Ok, so I got my ball python (Apollo, pastel mojave) Nov 14th. I have wanted a snake for the majority of my life and I finally moved into a place that allows me to keep them. At first I feel my husbandry was meh, but at this point I'm feeling much more confident. Got a medium zoo med UTH on his hot side, white light for the day and red light at night. Ambient temps during the day are about 90-84 and at night the hot side drops to 80-82. UTH thermostat is on low, those zoo med pads get hot! I've got him in a larger enclosure (which may change as at some point I need to replace it... I used a UTH a friend gave me initially, it must have had a fault in the wiring, shorted out and cracked the glass. I've got tape over it and monitor the substrate to make sure it doesn't expand/come into contact with him). He's been a little inconsistent with his eating... he seems to really prefer the mice from his breeder, when I was unable to go get a bigger mouse pickup due to weather and had to buy from a pet store he refused two of them, but he's eaten again this Monday and I may feed him again Saturday just to help him grow (his skipped meals seem to have delayed his shed).

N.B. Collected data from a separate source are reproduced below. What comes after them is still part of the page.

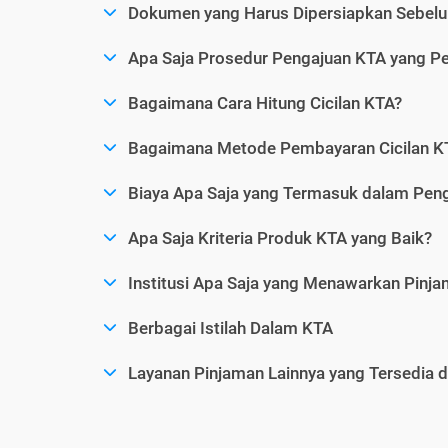
Dokumen yang Harus Dipersiapkan Sebelu
Apa Saja Prosedur Pengajuan KTA yang Perl
Bagaimana Cara Hitung Cicilan KTA?
Bagaimana Metode Pembayaran Cicilan KT
Biaya Apa Saja yang Termasuk dalam Pen
Apa Saja Kriteria Produk KTA yang Baik?
Institusi Apa Saja yang Menawarkan Pinj
Berbagai Istilah Dalam KTA
Layanan Pinjaman Lainnya yang Tersedia d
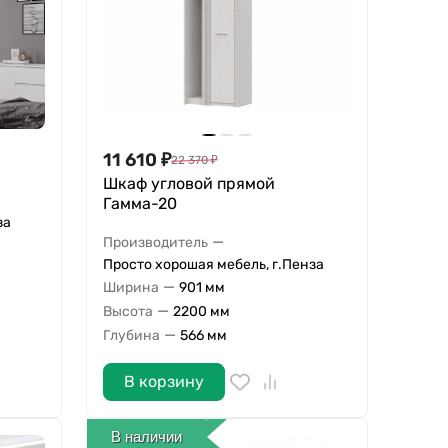
11 610
₽
22 370
₽
Шкаф угловой прямой
Гамма-20
за
—
Производитель
Просто хорошая мебель, г.Пенза
—
Ширина
901 мм
—
Высота
2200 мм
—
Глубина
566 мм
В корзину
В наличии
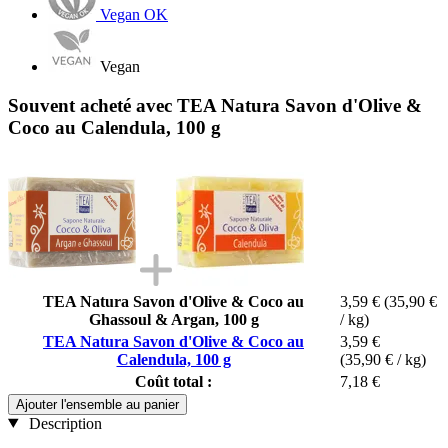
Vegan OK
Vegan
Souvent acheté avec TEA Natura Savon d'Olive &
Coco au Calendula, 100 g
TEA Natura Savon d'Olive & Coco au
3,59 €
(35,90 €
Ghassoul & Argan, 100 g
/ kg)
TEA Natura Savon d'Olive & Coco au
3,59 €
Calendula, 100 g
(35,90 € / kg)
Coût total :
7,18 €
Ajouter l'ensemble au panier
Description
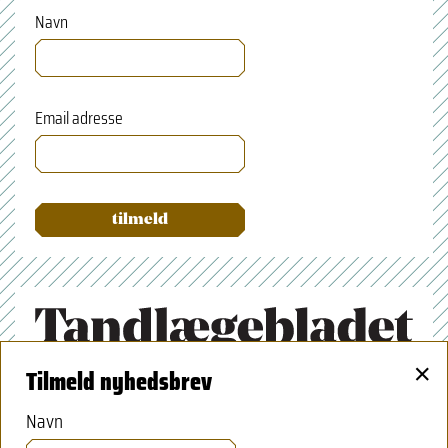
Navn
Email adresse
×
Tilmeld nyhedsbrev
Tandlægeforeningen
Amaliegade 17
Navn
1256 København K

I just feel very silly.. every little thing that may be wrong or seems imperfect works me up and gets my anxiety going a mile a minute. When his temps were too low I was constantly thinking about it. When he wasn't eating as much as I tell myself he's fine I worry. In educating myself just yesterday I was reading more about illnesses and about "stargazing" as sometimes Apollo will climb about or rest with his body extended against the glass looking up and I wanted to know the difference. After reading about IBD and seeing the videos of actual stargazing behavior I was both comforted that he wasn't doing that but horrified and had a difficult time falling asleep. Is it normal to get this freaked out dealing with a very different kind of pet? I'm 26 years old and have lost cats, friends, and family and been through much worse already.. but somehow this little guy seems to have the ability to trigger my most protective instincts. Pictures of tank and bonus pic of cute snooting included.